After optimizing Shedskin here and there (though only in generally useful ways, nothing really specific to these tests), I compared the run-time of Shedskin with that of Psyco on these 131 solutions. The graph below shows the relative speedup of Shedskin versus Psyco, taking the shortest time of three runs for each. Shedskin is faster in 109 cases out of 131, and if we take the cumulative time (730 versus 1330 seconds), 45% faster in total. Many of the 22 cases where Psyco wins deal with dictionaries, and I think Shedskin could also win most of these with a better dict implementation (any volunteers?).

A reason why the results may be somewhat flattering for Shedskin, is that quite a few solutions run in only a fraction of a second, and Psyco may suffer from a longer startup time (though I wouldn't know). On the other hand, many of the solutions are quite memory-intensive and spend a lot of time in the python builtins, so Shedskin often doesn't get a chance to shine. I think with a few manual changes to the solutions, many would run much faster using both Psyco and Shedskin, but with a larger speedup for Shedskin.

Unfortunately, Project Euler being semi-competitive and all, I cannot share the solutions. But I will mail the timings for each solution to the discussion group. Anyway, here's the setup I used to calculate the graph:

- shedskin -l (SVN 2010-5-1)
- g++ 4.4.3 -O3 -fprofile-generate/use -march=native -mtune=native -fomit-frame-pointer
- q9550s CPU
- each solution is run three times with Psyco, then three times with Shedskin, with a time.sleep(2) after each run
- the fastest time for each is taken.

So again, if anyone would be interested in rewriting the dict implementation, based on the CPython code (instead of relaying to the STL), that would be great. FFAO did this before for the set implementation, and that helped a lot.


Jean-Paul Calderone said...

Hi Mark,

I think you've graphed these results in a slightly misleading way (only "slightly" because I think your results *do* basically support your conclusion). By plotting psyco time over shedskin time, you've maximized the visual impact of the results that are favorable to shedskin and minimized the visual impact of results favorable to psyco.
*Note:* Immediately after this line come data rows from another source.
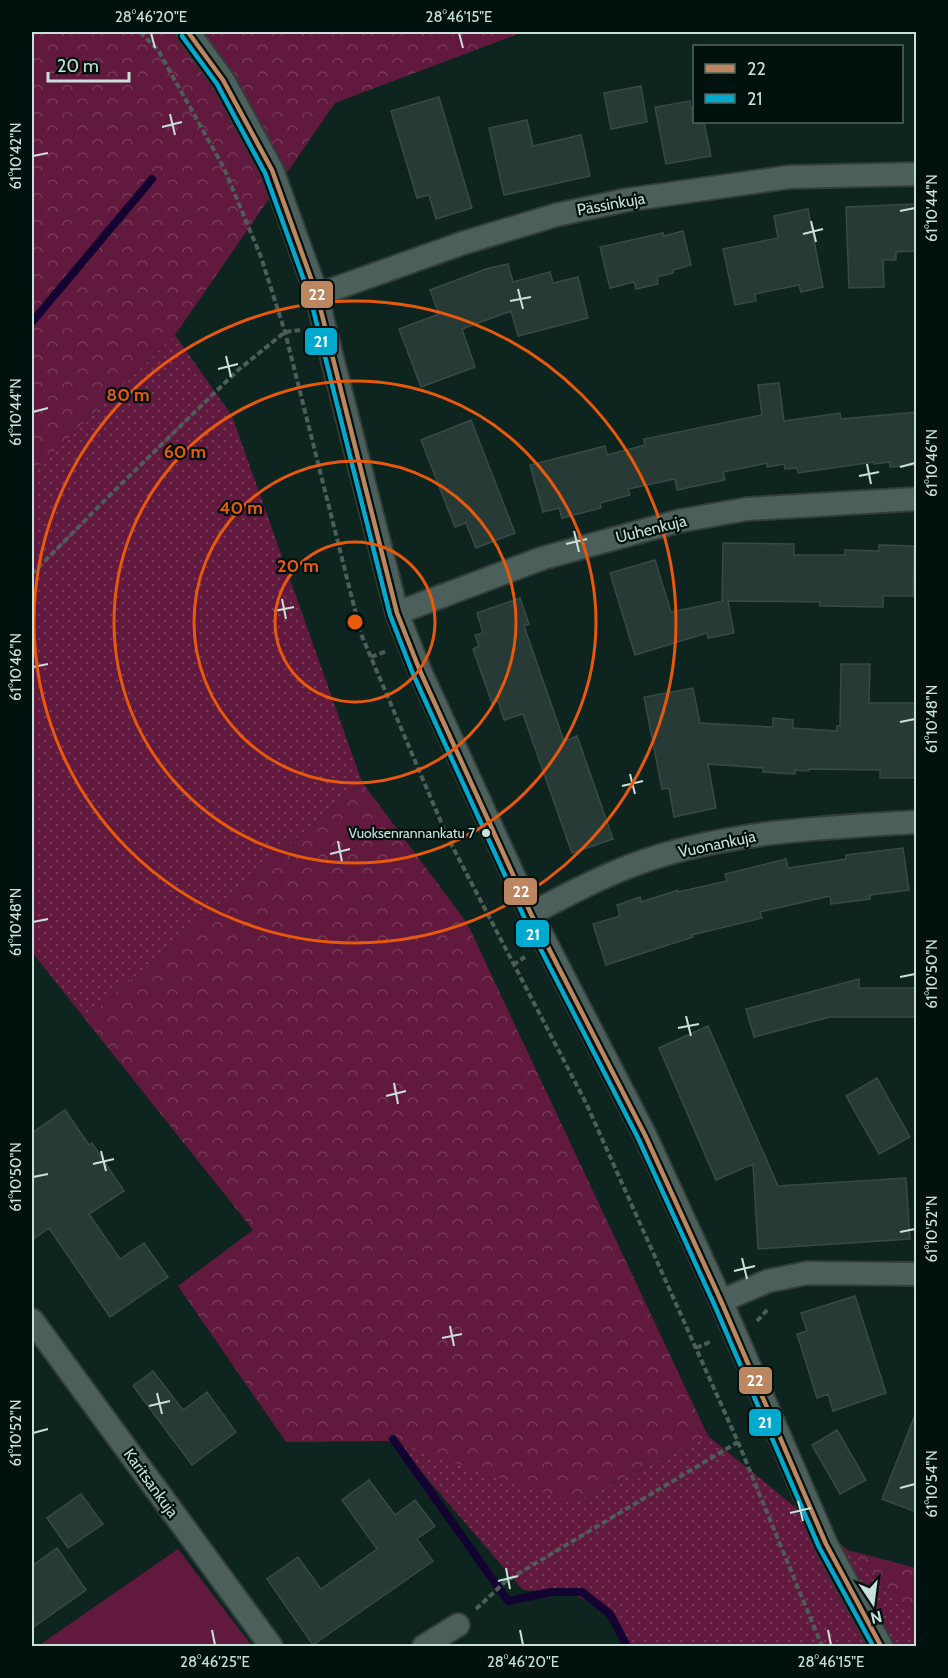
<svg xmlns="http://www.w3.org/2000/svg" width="948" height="1678" viewBox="0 0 948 1678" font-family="Cabin,sans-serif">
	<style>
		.grass { fill: url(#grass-dots) }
		.forest { fill: url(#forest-crowns) }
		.garden { fill: #61193d }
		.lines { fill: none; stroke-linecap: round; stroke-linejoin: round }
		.stream { stroke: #130330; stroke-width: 8 }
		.building { fill: #273a36; stroke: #374a46; stroke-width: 1.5 }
		.street-casing { stroke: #303f3c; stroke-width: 26 }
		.path { stroke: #4d5d59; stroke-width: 4; stroke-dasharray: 6 3; stroke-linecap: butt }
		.street { stroke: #4d5f5a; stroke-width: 22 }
		.bus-1-casing { stroke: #01120e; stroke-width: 9 }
		.bus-2-casing { stroke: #01120e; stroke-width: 9 }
		.bus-1 { stroke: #bb8660; stroke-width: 4.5 }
		.bus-2 { stroke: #00a9ce; stroke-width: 4.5 }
		.ticks { fill: none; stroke: #c9e1da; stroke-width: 2 }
		.ring { fill: none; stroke: #e8590c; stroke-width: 3 }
		.bus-dot { fill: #c9e1da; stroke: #01120e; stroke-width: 2 }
		.labels { text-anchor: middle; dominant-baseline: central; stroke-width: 4.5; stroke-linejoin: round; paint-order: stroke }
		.bus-label { font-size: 14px; fill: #c9e1da; stroke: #01120e; text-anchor: end }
		.street-label { font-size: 16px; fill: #c9e1da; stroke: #01120e }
		.centre { fill: #e8590c; stroke: #01120e; stroke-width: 3 }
		.ring-label { font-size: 18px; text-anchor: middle; font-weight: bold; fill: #e8590c; stroke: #01120e; stroke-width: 4.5; stroke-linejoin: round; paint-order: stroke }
		.line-badge { stroke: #01120e; stroke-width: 2 }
		.badge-label { font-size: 16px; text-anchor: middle; font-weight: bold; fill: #fff }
		.neatline { fill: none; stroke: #c9e1da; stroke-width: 2 }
		.ticks-label { font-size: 15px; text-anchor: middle; fill: #c9e1da }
	</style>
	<defs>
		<pattern id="grass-dots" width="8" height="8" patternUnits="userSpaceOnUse" patternTransform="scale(1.5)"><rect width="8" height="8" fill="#61193d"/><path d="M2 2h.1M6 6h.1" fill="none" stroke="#763a58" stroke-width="1.8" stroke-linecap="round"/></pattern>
		<pattern id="forest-crowns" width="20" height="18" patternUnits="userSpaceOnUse" patternTransform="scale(1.5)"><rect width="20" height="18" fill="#61193d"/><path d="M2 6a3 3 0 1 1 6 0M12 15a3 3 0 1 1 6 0" fill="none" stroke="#763a58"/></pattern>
	</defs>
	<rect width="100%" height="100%" fill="#0e241f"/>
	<!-- grass -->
	<path class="grass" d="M 175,335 L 232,416 L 362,782 L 85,1019 L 32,952 L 32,473 Z
		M 708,1436 L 848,1550 L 916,1622 L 916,1646 L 627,1646 L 610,1614 L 570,1592 L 523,1590 L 393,1439 L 575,1502 Z"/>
	<!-- forest -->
	<path class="forest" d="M 32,32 L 523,32 L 335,103 L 175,335 L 32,473 Z
		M 362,782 L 467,923 L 708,1436 L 575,1502 L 387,1441 L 286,1442 L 178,1286 L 253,1230 L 85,1019 Z
		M 848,1550 L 916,1568 L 916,1622 Z"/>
	<!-- garden -->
	<path class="garden" d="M 178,1549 L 252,1646 L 38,1646 Z"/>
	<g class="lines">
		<!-- stream -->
		<path class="stream" d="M 32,322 L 152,179
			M 393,1439 L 508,1601 L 551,1592 L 582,1592 L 610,1614 L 627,1646"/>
	</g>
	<!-- building -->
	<path class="building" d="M 641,86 L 647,122 L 611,129 L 604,93 Z
		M 439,97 L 472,208 L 436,219 L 429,195 L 417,198 L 391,111 Z
		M 690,101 L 691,109 L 694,109 L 694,122 L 704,122 L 711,156 L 666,164 L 655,107 Z
		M 527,120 L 533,146 L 581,135 L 590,176 L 504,195 L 489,128 Z
		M 916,204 L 916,251 L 896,252 L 896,260 L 883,260 L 884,287 L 849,288 L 846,207 Z
		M 808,209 L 823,287 L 801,292 L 799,285 L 755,294 L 756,301 L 735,305 L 723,249 L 778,238 L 774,216 Z
		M 683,231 L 691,265 L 673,270 L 673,273 L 657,277 L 658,284 L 636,289 L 634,282 L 610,288 L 600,247 L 663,233 L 664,236 Z
		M 508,264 L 513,282 L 550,272 L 553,283 L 578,277 L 588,318 L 518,336 L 511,311 L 462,329 L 475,367 L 421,387 L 399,329 L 439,314 L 430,290 L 486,269 Z
		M 779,383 L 784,421 L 840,413 L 841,419 L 916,412 L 916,465 L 890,467 L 890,462 L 874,464 L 874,462 L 798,473 L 797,468 L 785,469 L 784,464 L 767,467 L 767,463 L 723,472 L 725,480 L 677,490 L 675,479 L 628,489 L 630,495 L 600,503 L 601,508 L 562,518 L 559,508 L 543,512 L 530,465 L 605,446 L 607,455 L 645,445 L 644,439 L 762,415 L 758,385 Z
		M 471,420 L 515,533 L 476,548 L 466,523 L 455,527 L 421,440 Z
		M 723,543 L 794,544 L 794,555 L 845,555 L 845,550 L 879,551 L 879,545 L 914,546 L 913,596 L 883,596 L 883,607 L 820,606 L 820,602 L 728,601 L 734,633 L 708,638 L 707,633 L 635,655 L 610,573 L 655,560 L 671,612 L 724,601 L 722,601 Z
		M 520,598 L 529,624 L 524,626 L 564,741 L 577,736 L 613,839 L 572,853 L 523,714 L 504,720 L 498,701 L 492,703 L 473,649 L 479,646 L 475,635 L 483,633 L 477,613 Z
		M 841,664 L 870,664 L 869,703 L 916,703 L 916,778 L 880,778 L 880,770 L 809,769 L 809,771 L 795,770 L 795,774 L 763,772 L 763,768 L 708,764 L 716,808 L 674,817 L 669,788 L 662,789 L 644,697 L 693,688 L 700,723 L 773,727 L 773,718 L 793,720 L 793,728 L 837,731 L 837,726 L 840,726 Z
		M 903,848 L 909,890 L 870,895 L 870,899 L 831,904 L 830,896 L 760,912 L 762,918 L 692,935 L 693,937 L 606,965 L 593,924 L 620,916 L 617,905 L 640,897 L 641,902 L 678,890 L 678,892 L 727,881 L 725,874 L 786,859 L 788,868 L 846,859 L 846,855 Z
		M 859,979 L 859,988 L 916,988 L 916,1017 L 830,1017 L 754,1037 L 746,1009 Z
		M 708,1026 L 778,1186 L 906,1178 L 910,1239 L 758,1249 L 753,1164 L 716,1180 L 659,1048 Z
		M 877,1078 L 910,1137 L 879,1154 L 846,1096 Z
		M 65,1110 L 89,1145 L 92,1143 L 124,1191 L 89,1214 L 120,1259 L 144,1243 L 168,1277 L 110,1317 L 49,1228 L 32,1240 L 32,1133 Z
		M 855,1296 L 886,1393 L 833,1411 L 828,1394 L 817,1398 L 797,1334 L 807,1331 L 801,1313 Z
		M 153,1371 L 183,1410 L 207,1392 L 236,1432 L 192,1465 L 133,1386 Z
		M 915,1415 L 916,1415 L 916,1512 L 882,1499 Z
		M 837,1430 L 866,1480 L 840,1494 L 812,1445 Z
		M 369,1480 L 395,1515 L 415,1500 L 435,1526 L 417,1539 L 433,1561 L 313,1645 L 267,1579 L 298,1557 L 321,1589 L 377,1549 L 342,1500 Z
		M 81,1494 L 103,1524 L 68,1548 L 47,1518 Z
		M 57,1548 L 86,1590 L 32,1628 L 32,1566 Z"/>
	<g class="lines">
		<!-- street casing -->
		<g class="street-casing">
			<path id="street" d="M 188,32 L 223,80 L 272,170 L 317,295 L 324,326 L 397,613 L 420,671 L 531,914 L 645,1135 L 721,1301 L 826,1544 L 881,1646
				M 317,295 L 463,243 L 556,215 L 626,200 L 789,177 L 916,174
				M 397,613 L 543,558 L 679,521 L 747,509 L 916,499
				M 531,914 C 564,896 598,878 633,865 C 724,831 821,828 916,822
				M 721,1301 L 768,1281 L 807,1273 L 916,1274
				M 32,1320 L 271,1646
				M 424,1646 L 458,1625"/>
		</g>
		<!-- path -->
		<path class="path" d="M 140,32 L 158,50 L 224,168 L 261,257 L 285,332 L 361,634 L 447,836 L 586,1103 L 738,1442 L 822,1646
			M 32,574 L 120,485 L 237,371 L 285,332 L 300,330
			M 371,657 L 387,651
			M 513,965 L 525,957
			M 757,1321 L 768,1309
			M 696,1348 L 712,1341
			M 476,1609 L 506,1581 L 738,1442"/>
		<!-- street -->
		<use href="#street" class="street"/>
		<!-- bus-1 casing -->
		<g class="bus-1-casing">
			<path id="bus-1" d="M 188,32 L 223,80 L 272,170 L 317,295 L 397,613 L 420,671 L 531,914 L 645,1135 L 721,1301 L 826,1544 L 881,1646"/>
		</g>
		<!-- bus-2 casing -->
		<g class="bus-2-casing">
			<path id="bus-2" d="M 182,36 L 217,84 L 265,173 L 310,297 L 390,615 L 413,674 L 524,917 L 638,1138 L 714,1304 L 819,1547 L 873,1646"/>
		</g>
		<!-- bus-1 -->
		<use href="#bus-1" class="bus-1"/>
		<!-- bus-2 -->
		<use href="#bus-2" class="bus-2"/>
	</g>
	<!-- ticks -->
	<path class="ticks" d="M 151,33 L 155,48M 459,33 L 463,48M 170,114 L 175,135M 162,127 L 182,122M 33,156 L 48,153M 900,211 L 915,208M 811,221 L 816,242M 803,234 L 823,229M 518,289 L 523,309M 510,301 L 531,297M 226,356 L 231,377M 218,369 L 238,364M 33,412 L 48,408M 867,464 L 871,484M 900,467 L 915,463M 859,476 L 879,472M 574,531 L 579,552M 566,544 L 587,539M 282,599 L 286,619M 274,611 L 294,607M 33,667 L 48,664M 900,722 L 915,719M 630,774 L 635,794M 622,786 L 643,781M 338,841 L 342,862M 330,854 L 350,849M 33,922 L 48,919M 900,977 L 915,974M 686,1016 L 691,1036M 678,1028 L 699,1024M 394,1083 L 398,1104M 386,1096 L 406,1091M 101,1151 L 106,1171M 93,1164 L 114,1159M 33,1177 L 48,1174M 900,1232 L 915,1229M 742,1258 L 747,1279M 734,1271 L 755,1266M 450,1326 L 454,1346M 442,1338 L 462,1334M 157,1393 L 162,1414M 149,1406 L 170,1401M 33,1433 L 48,1429M 900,1488 L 915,1484M 798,1501 L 803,1521M 790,1513 L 811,1508M 506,1568 L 510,1589M 498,1581 L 518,1576M 212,1630 L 215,1645M 520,1630 L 523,1645M 828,1630 L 831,1645"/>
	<!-- distance rings -->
	<g class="ring">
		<circle cx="355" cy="622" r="80"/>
		<circle cx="355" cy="622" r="161"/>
		<circle cx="355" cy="622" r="241"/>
		<circle cx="355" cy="622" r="321"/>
	</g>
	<!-- markers -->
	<circle class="bus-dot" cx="486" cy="833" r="5"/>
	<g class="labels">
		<!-- bus labels -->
		<g class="bus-label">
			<text x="475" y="833">Vuoksenrannankatu 7</text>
		</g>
		<!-- street labels -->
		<g class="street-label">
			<text transform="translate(611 204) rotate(-10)">Pässinkuja</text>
			<text transform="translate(651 529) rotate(-14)">Uuhenkuja</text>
			<text transform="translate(717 844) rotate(-12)">Vuonankuja</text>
			<text transform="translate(151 1483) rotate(54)">Karitsankuja</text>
		</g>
	</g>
	<circle cx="355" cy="622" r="9" class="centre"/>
	<g class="ring-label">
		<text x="128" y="401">80 m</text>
		<text x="185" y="458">60 m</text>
		<text x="241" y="514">40 m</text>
		<text x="298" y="572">20 m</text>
	</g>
	<g class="line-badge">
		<rect x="300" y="280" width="34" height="29" rx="6" fill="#bb8660"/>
		<rect x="304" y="327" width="34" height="29" rx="6" fill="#00a9ce"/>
		<rect x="503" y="877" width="35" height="29" rx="6" fill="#bb8660"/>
		<rect x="515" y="919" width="35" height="29" rx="6" fill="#00a9ce"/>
		<rect x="738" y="1366" width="35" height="29" rx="6" fill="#bb8660"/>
		<rect x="748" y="1408" width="34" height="29" rx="6" fill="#00a9ce"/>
	</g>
	<g class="badge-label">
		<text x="317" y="300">22</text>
		<text x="321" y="347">21</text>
		<text x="521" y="897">22</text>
		<text x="533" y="940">21</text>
		<text x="755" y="1386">22</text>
		<text x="765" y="1428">21</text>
	</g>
	<!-- border -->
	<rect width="948" height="1678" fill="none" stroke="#01120e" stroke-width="66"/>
	<!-- legend -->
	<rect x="693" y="45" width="210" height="78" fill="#01120e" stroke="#516560" stroke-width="1.5"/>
	<rect x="705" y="64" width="30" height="9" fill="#bb8660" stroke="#516560" stroke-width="1.5"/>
	<text x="747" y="75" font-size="18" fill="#c9e1da">22</text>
	<rect x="705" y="94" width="30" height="9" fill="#00a9ce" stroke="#516560" stroke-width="1.5"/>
	<text x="747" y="105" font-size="18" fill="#c9e1da">21</text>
	<!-- north arrow -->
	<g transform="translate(873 1603) rotate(167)" stroke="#01120e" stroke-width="4.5" paint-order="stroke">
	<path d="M0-4.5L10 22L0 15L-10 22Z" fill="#c9e1da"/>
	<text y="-9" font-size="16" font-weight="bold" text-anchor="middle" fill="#c9e1da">N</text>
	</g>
	<!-- scale -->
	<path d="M48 72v9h81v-9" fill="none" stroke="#c9e1da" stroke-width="3"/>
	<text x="57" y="72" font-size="18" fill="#c9e1da" stroke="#01120e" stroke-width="4.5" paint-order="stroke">20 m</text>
	<rect x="33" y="33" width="882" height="1612" class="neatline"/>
	<g class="ticks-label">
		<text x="151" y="22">28°46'20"E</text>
		<text x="459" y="22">28°46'15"E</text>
		<text transform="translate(16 156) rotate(-90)" y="5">61°10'42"N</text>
		<text transform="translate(932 208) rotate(-90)" y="5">61°10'44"N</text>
		<text transform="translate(16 412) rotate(-90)" y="5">61°10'44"N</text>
		<text transform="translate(932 463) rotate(-90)" y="5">61°10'46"N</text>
		<text transform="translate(16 667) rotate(-90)" y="5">61°10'46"N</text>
		<text transform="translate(932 719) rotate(-90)" y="5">61°10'48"N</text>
		<text transform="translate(16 922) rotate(-90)" y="5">61°10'48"N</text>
		<text transform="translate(932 974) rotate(-90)" y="5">61°10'50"N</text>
		<text transform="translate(16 1177) rotate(-90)" y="5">61°10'50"N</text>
		<text transform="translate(932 1229) rotate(-90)" y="5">61°10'52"N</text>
		<text transform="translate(16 1433) rotate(-90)" y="5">61°10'52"N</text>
		<text transform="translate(932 1484) rotate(-90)" y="5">61°10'54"N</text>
		<text x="215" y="1667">28°46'25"E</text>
		<text x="523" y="1667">28°46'20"E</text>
		<text x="831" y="1667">28°46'15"E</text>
	</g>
</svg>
If you plot the reciprocal (shedskin over psyco) I think you'll see what I mean - the resulting graph will be a lot less spectacular.

A better way to plot these results would graph a datapoint where psyco is 2x faster than shedskin and a datapoint where shedskin is 2x faster than psyco at equal distances from a visual baseline, rather than putting the former only half as far from the baseline as the latter as your graph here does.

srepmub said...

thanks. yeah, that would probably be better. but I think most people will be able to interpret the current graph just fine..

Togge said...

The 'gmpy' seems to be a "multiprecision arithmetic" (see with implementation both in C++ and in Python.

Which brings me to a question: Is it generally easier to make Shedskin support modules implemented in C++ or is Python better?

(My guess is "it depends"... :))

Joel said...

Could you redo the graph with a logarithmic scale? It would be much fairer.

srepmub said...

sorry, I'm not interested in changing the graph, because it's perfectly clear IMO. if you'd like to make your own graph and blog about it, you can use the individual timings I posted to the discussion group.

Alex said...

@Togge, please _don't_ use the extremely ancient and obsolete version of gmpy that's on sourceforge -- is supposed to eventualy become the official site, and for the moment it points to the very up-to-date repository. (sourceforge won't let me in any more so I've given up on closing that ancient project, for now).

Anyway, yes, gmpy is a general multiprecision library for Python using GMP, the Gnu Multiprecision Library (or alternatively MPIR in gmpy's recent versions).